======== Input data

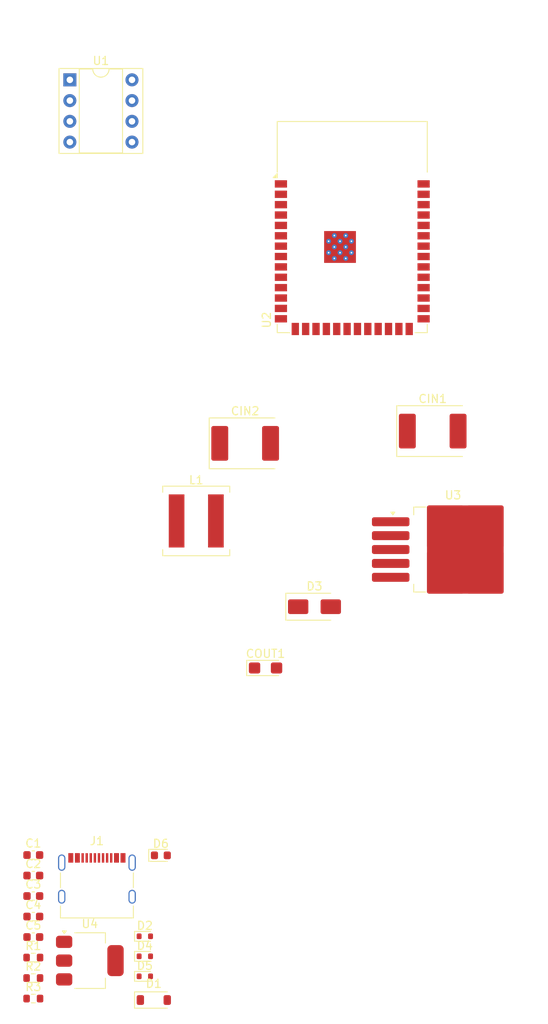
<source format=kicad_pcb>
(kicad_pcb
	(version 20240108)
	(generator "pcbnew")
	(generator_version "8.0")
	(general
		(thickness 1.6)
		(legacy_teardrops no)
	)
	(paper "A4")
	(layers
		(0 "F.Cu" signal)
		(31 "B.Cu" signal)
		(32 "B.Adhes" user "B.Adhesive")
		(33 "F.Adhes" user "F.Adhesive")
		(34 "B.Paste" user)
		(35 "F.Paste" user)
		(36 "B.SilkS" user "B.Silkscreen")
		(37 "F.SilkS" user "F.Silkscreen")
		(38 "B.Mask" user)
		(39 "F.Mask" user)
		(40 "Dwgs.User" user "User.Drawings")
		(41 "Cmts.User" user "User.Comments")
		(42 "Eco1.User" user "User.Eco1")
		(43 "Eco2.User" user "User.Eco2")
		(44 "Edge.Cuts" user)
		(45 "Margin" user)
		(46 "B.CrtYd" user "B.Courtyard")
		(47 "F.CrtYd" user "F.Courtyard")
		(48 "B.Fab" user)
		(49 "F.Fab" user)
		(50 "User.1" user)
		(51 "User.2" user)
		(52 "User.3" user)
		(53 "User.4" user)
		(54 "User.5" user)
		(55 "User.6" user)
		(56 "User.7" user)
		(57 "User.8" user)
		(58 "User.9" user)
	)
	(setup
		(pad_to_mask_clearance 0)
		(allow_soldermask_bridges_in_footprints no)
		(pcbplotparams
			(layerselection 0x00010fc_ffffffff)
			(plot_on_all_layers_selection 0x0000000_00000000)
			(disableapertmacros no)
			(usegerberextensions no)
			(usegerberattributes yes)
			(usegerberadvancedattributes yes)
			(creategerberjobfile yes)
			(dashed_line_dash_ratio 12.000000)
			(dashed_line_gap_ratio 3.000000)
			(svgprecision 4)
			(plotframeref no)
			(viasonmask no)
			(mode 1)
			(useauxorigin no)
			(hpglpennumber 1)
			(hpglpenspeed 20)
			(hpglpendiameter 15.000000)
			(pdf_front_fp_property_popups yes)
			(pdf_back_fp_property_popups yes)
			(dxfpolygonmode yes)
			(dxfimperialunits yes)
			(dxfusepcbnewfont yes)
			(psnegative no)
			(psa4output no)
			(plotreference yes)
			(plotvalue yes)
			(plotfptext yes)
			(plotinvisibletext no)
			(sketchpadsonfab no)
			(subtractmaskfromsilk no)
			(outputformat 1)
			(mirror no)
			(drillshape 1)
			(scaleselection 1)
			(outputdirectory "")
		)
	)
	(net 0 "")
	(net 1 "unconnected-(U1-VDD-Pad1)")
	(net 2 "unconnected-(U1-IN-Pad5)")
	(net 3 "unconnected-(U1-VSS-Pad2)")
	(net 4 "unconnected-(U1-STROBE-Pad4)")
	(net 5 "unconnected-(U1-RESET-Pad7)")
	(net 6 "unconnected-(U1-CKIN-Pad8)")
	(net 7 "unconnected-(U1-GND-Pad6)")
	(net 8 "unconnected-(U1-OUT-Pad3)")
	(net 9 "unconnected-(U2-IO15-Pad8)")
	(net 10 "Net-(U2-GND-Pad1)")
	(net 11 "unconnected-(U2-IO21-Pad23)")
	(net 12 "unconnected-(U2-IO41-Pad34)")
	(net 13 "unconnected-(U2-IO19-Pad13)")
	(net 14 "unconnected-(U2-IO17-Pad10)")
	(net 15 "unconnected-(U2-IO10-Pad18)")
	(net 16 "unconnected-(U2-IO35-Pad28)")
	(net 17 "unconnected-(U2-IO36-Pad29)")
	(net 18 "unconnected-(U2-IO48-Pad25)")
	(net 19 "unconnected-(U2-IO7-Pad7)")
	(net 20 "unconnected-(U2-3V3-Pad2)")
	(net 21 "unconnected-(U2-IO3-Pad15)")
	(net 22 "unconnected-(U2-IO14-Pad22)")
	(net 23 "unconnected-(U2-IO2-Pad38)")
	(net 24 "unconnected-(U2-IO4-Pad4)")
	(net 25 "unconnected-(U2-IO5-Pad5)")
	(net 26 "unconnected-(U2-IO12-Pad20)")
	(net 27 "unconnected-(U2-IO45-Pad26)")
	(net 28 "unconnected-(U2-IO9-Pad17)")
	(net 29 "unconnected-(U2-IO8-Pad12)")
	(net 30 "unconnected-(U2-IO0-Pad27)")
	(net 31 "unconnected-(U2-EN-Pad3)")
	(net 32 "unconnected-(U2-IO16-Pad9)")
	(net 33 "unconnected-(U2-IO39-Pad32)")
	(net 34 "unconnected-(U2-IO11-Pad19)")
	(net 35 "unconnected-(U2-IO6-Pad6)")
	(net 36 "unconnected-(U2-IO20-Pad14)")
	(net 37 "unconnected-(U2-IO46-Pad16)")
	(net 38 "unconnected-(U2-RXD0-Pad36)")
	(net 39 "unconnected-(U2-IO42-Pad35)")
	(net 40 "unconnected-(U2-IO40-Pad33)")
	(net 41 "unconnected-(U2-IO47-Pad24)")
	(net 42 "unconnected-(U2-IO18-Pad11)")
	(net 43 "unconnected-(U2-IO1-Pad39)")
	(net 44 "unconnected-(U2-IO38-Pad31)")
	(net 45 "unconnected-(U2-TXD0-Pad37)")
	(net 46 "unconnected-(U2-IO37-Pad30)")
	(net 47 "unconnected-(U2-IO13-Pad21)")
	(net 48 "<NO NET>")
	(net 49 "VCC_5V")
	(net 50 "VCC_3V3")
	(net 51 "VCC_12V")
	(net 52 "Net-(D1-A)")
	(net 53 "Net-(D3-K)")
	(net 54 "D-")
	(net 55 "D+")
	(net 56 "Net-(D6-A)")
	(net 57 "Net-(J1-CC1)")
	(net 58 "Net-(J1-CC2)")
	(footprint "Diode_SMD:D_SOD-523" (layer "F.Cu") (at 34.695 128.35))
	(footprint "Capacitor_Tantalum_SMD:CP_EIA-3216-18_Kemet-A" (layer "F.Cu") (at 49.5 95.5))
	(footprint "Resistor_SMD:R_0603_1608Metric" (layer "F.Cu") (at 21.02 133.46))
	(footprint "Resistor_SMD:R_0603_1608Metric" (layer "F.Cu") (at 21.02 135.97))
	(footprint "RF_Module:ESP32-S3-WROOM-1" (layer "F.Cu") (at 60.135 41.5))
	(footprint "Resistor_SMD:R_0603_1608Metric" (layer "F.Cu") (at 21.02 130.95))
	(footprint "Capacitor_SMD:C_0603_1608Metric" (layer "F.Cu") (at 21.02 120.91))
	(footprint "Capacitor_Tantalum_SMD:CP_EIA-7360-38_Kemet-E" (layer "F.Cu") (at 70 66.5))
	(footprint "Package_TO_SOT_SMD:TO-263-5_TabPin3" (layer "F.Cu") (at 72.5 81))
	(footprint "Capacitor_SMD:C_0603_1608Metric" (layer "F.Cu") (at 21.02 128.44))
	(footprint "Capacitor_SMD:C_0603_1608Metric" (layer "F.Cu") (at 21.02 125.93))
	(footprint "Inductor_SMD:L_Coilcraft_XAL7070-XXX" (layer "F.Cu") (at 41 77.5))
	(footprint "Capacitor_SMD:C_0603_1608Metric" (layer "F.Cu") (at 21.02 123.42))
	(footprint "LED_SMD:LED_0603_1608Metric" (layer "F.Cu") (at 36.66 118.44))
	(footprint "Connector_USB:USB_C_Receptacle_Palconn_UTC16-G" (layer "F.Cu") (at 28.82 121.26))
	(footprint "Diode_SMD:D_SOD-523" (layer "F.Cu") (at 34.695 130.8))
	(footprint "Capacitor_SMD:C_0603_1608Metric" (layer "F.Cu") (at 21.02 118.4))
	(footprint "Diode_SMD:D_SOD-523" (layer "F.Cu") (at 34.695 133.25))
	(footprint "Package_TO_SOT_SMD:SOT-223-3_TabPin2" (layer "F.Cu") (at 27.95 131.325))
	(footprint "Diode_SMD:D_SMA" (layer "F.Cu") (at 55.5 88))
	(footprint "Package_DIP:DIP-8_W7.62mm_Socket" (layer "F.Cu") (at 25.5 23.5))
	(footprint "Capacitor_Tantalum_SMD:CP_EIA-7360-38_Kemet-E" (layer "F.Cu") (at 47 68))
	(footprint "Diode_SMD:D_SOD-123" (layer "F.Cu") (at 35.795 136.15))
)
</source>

================
======== Input data

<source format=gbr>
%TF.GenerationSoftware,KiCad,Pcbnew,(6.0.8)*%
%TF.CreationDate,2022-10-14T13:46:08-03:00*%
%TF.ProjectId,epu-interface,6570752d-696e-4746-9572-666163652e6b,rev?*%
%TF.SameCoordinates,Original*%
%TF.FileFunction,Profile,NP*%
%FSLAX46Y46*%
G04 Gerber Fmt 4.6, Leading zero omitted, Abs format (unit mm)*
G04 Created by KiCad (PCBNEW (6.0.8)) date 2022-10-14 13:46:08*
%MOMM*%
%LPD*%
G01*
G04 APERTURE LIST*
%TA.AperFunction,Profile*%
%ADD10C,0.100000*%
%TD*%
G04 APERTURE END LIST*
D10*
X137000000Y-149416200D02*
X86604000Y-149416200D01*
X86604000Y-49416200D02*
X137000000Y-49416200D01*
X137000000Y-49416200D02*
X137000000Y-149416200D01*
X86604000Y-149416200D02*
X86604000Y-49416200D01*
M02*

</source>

================
======== Input data

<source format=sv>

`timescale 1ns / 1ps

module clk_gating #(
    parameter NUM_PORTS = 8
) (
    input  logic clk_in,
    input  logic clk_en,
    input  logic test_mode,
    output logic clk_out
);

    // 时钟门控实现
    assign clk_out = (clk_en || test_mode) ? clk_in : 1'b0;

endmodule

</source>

================

_Problem to work on_
Using only the entries above, output the line with "<source format=kicad_pcb>", the line with "(svgprecision 4)", and all lines between them, exactly as they stand.

_Your response_
<source format=kicad_pcb>
(kicad_pcb
	(version 20240108)
	(generator "pcbnew")
	(generator_version "8.0")
	(general
		(thickness 1.6)
		(legacy_teardrops no)
	)
	(paper "A4")
	(layers
		(0 "F.Cu" signal)
		(31 "B.Cu" signal)
		(32 "B.Adhes" user "B.Adhesive")
		(33 "F.Adhes" user "F.Adhesive")
		(34 "B.Paste" user)
		(35 "F.Paste" user)
		(36 "B.SilkS" user "B.Silkscreen")
		(37 "F.SilkS" user "F.Silkscreen")
		(38 "B.Mask" user)
		(39 "F.Mask" user)
		(40 "Dwgs.User" user "User.Drawings")
		(41 "Cmts.User" user "User.Comments")
		(42 "Eco1.User" user "User.Eco1")
		(43 "Eco2.User" user "User.Eco2")
		(44 "Edge.Cuts" user)
		(45 "Margin" user)
		(46 "B.CrtYd" user "B.Courtyard")
		(47 "F.CrtYd" user "F.Courtyard")
		(48 "B.Fab" user)
		(49 "F.Fab" user)
		(50 "User.1" user)
		(51 "User.2" user)
		(52 "User.3" user)
		(53 "User.4" user)
		(54 "User.5" user)
		(55 "User.6" user)
		(56 "User.7" user)
		(57 "User.8" user)
		(58 "User.9" user)
	)
	(setup
		(pad_to_mask_clearance 0)
		(allow_soldermask_bridges_in_footprints no)
		(pcbplotparams
			(layerselection 0x00010fc_ffffffff)
			(plot_on_all_layers_selection 0x0000000_00000000)
			(disableapertmacros no)
			(usegerberextensions no)
			(usegerberattributes yes)
			(usegerberadvancedattributes yes)
			(creategerberjobfile yes)
			(dashed_line_dash_ratio 12.000000)
			(dashed_line_gap_ratio 3.000000)
			(svgprecision 4)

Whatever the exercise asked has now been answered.